**REQUIRED WORK:** Transcribe exactly the line containing "847 642 4.29" plus every later line in the data.
-- SOURCE MATERIAL follows --
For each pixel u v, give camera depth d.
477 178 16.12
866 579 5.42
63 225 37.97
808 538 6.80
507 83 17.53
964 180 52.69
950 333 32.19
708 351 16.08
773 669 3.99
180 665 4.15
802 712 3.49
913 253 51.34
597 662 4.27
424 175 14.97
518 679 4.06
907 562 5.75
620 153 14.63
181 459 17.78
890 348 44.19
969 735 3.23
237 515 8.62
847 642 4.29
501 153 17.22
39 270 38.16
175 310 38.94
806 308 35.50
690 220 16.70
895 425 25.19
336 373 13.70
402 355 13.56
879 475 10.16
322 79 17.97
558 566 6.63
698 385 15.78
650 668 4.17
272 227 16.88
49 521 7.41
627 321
-- SOURCE MATERIAL concluded --
**COMPLETED TASK:**
847 642 4.29
501 153 17.22
39 270 38.16
175 310 38.94
806 308 35.50
690 220 16.70
895 425 25.19
336 373 13.70
402 355 13.56
879 475 10.16
322 79 17.97
558 566 6.63
698 385 15.78
650 668 4.17
272 227 16.88
49 521 7.41
627 321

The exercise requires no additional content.